## Exercise details
Reproduce the material below word for word, starting at its first line and ending at the line that contains "Report: 150 psi", both included. Omit the pictures from your copy.

+ + + +

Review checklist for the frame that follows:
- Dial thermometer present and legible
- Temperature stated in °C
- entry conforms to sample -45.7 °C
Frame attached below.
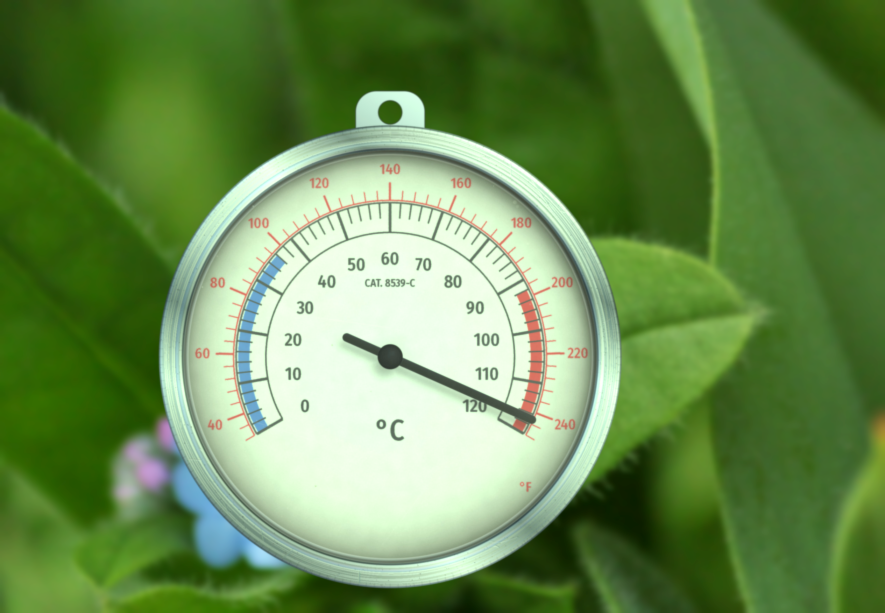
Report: 117 °C
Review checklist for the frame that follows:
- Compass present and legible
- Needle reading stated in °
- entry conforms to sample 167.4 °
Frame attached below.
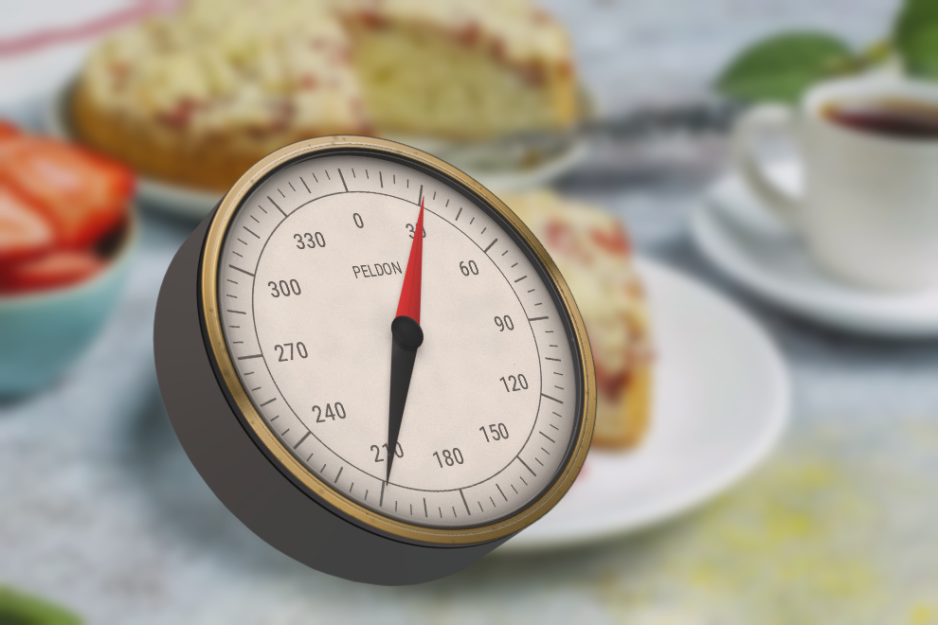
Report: 30 °
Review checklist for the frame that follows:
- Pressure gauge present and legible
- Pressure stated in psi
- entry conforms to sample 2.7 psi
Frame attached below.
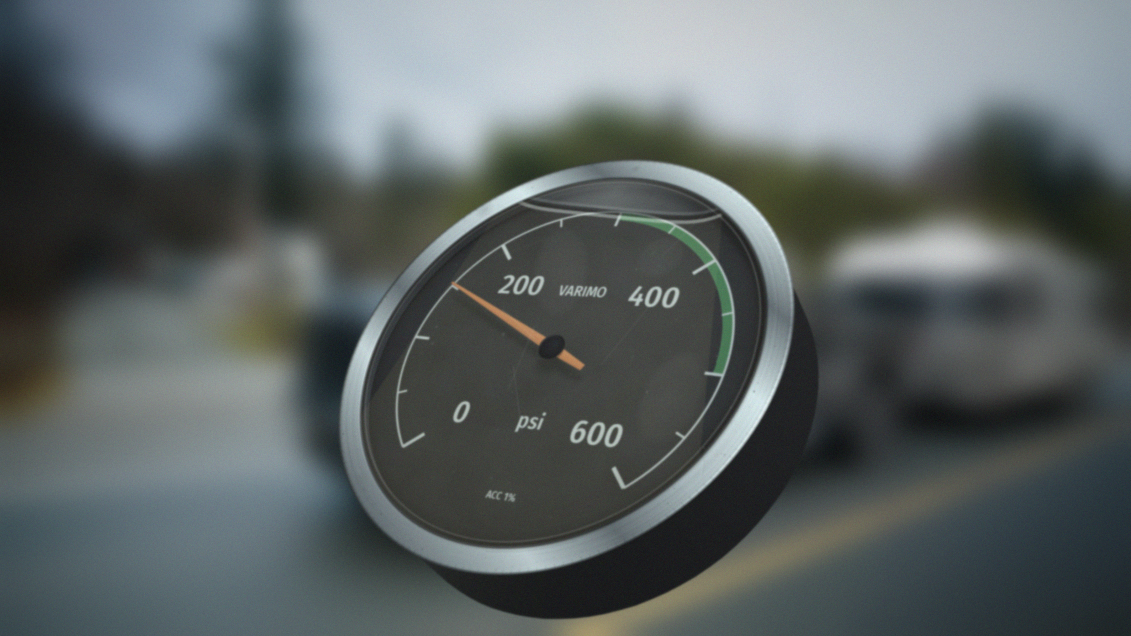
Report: 150 psi
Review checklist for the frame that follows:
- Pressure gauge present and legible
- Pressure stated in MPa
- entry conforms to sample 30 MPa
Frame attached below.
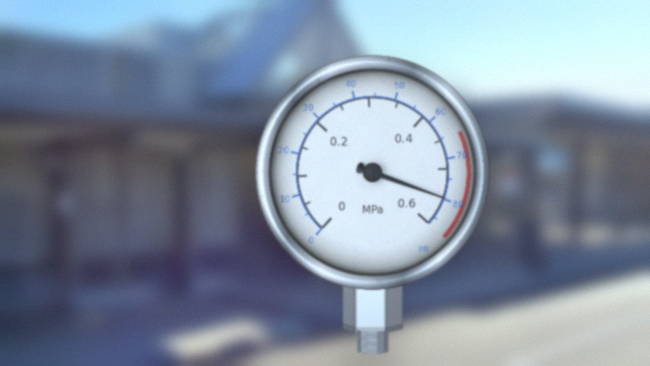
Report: 0.55 MPa
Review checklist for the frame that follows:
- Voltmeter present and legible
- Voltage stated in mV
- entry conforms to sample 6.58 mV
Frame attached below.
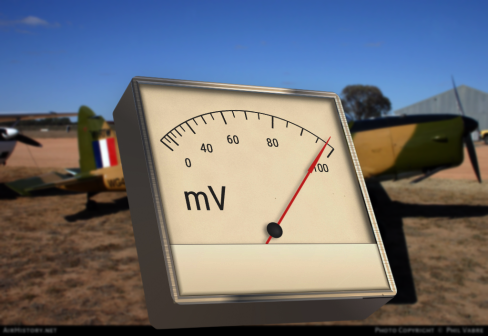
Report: 97.5 mV
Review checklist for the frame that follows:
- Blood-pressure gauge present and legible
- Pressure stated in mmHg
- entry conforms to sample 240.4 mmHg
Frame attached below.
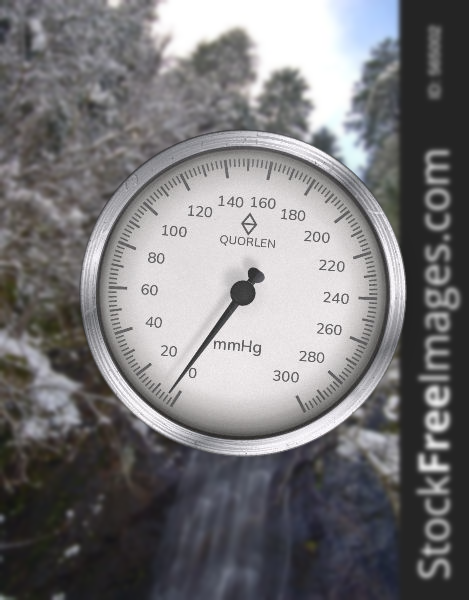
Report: 4 mmHg
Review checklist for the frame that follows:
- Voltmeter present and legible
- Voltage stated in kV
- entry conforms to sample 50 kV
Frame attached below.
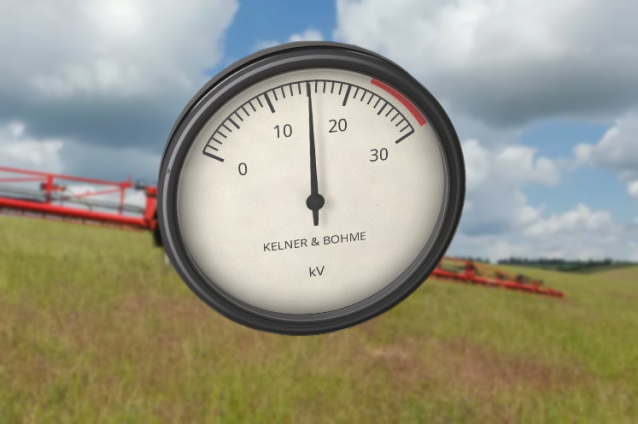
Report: 15 kV
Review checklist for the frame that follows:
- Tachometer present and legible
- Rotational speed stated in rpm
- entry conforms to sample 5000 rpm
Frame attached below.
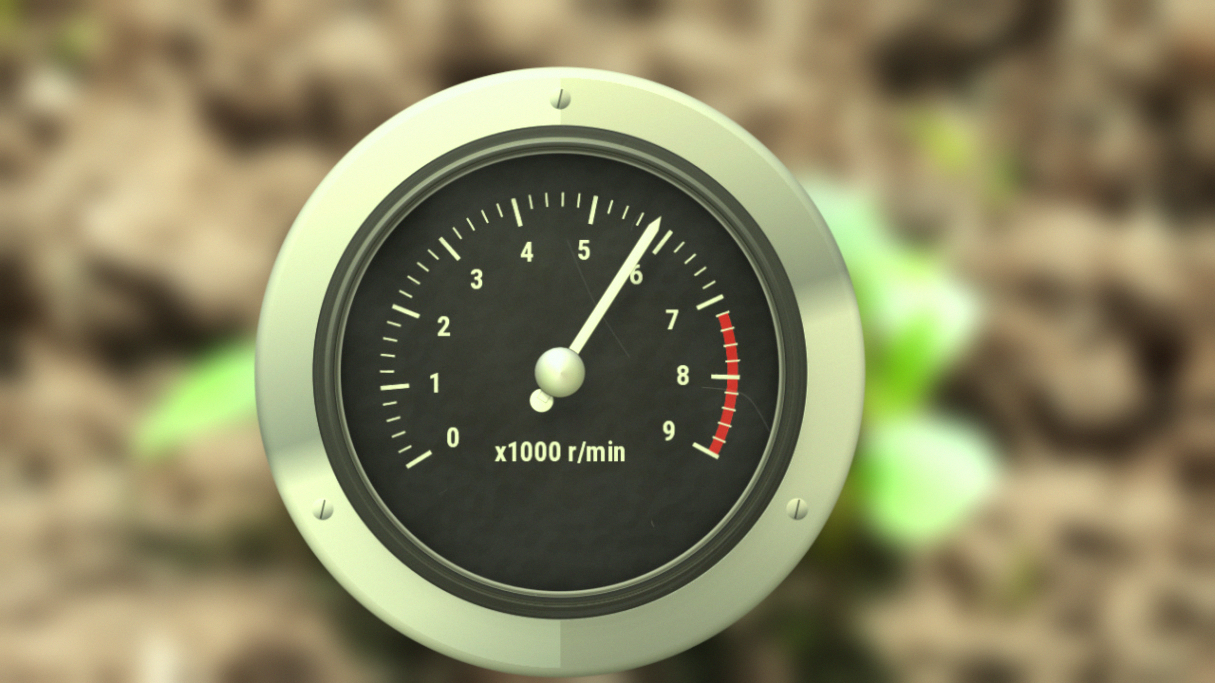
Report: 5800 rpm
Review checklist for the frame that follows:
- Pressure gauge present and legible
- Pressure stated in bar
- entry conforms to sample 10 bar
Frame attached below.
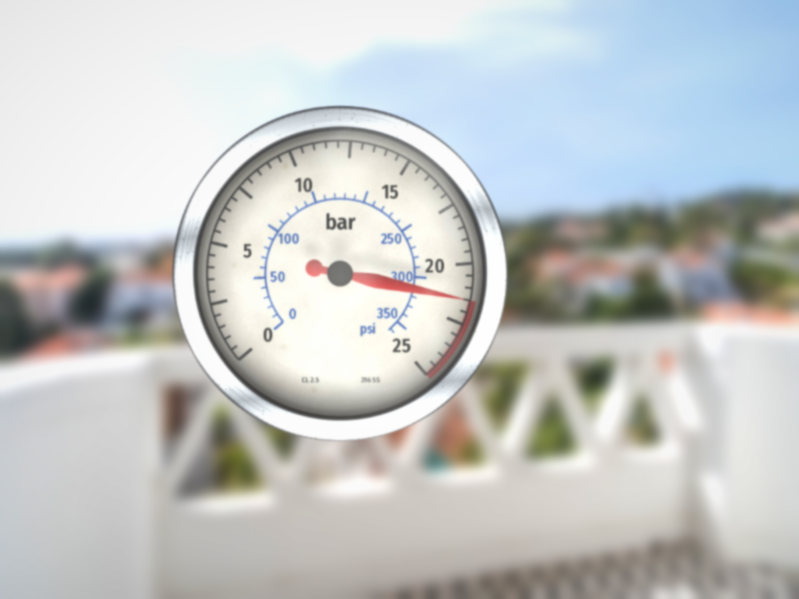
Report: 21.5 bar
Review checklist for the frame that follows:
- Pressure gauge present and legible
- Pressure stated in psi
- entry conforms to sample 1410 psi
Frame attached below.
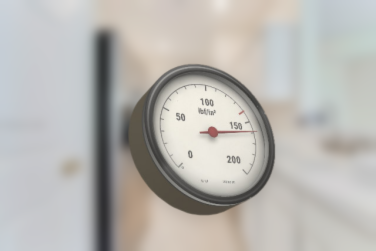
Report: 160 psi
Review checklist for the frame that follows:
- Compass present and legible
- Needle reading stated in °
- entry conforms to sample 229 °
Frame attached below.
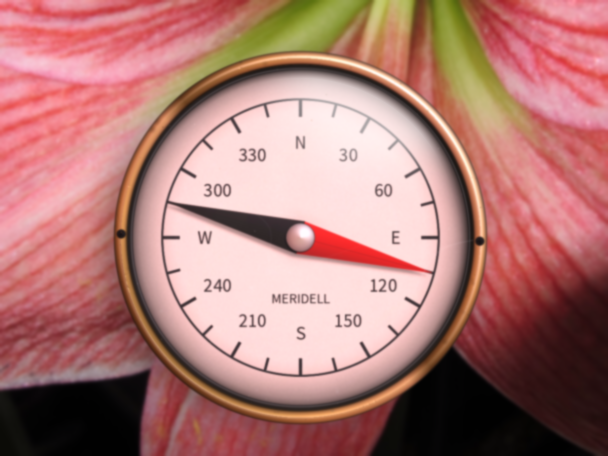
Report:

+ + + +

## Solution to the problem
Review checklist for the frame that follows:
- Dial thermometer present and legible
- Temperature stated in °C
- entry conforms to sample -45.7 °C
Frame attached below.
Report: 117 °C
Review checklist for the frame that follows:
- Compass present and legible
- Needle reading stated in °
- entry conforms to sample 167.4 °
Frame attached below.
Report: 30 °
Review checklist for the frame that follows:
- Pressure gauge present and legible
- Pressure stated in psi
- entry conforms to sample 2.7 psi
Frame attached below.
Report: 150 psi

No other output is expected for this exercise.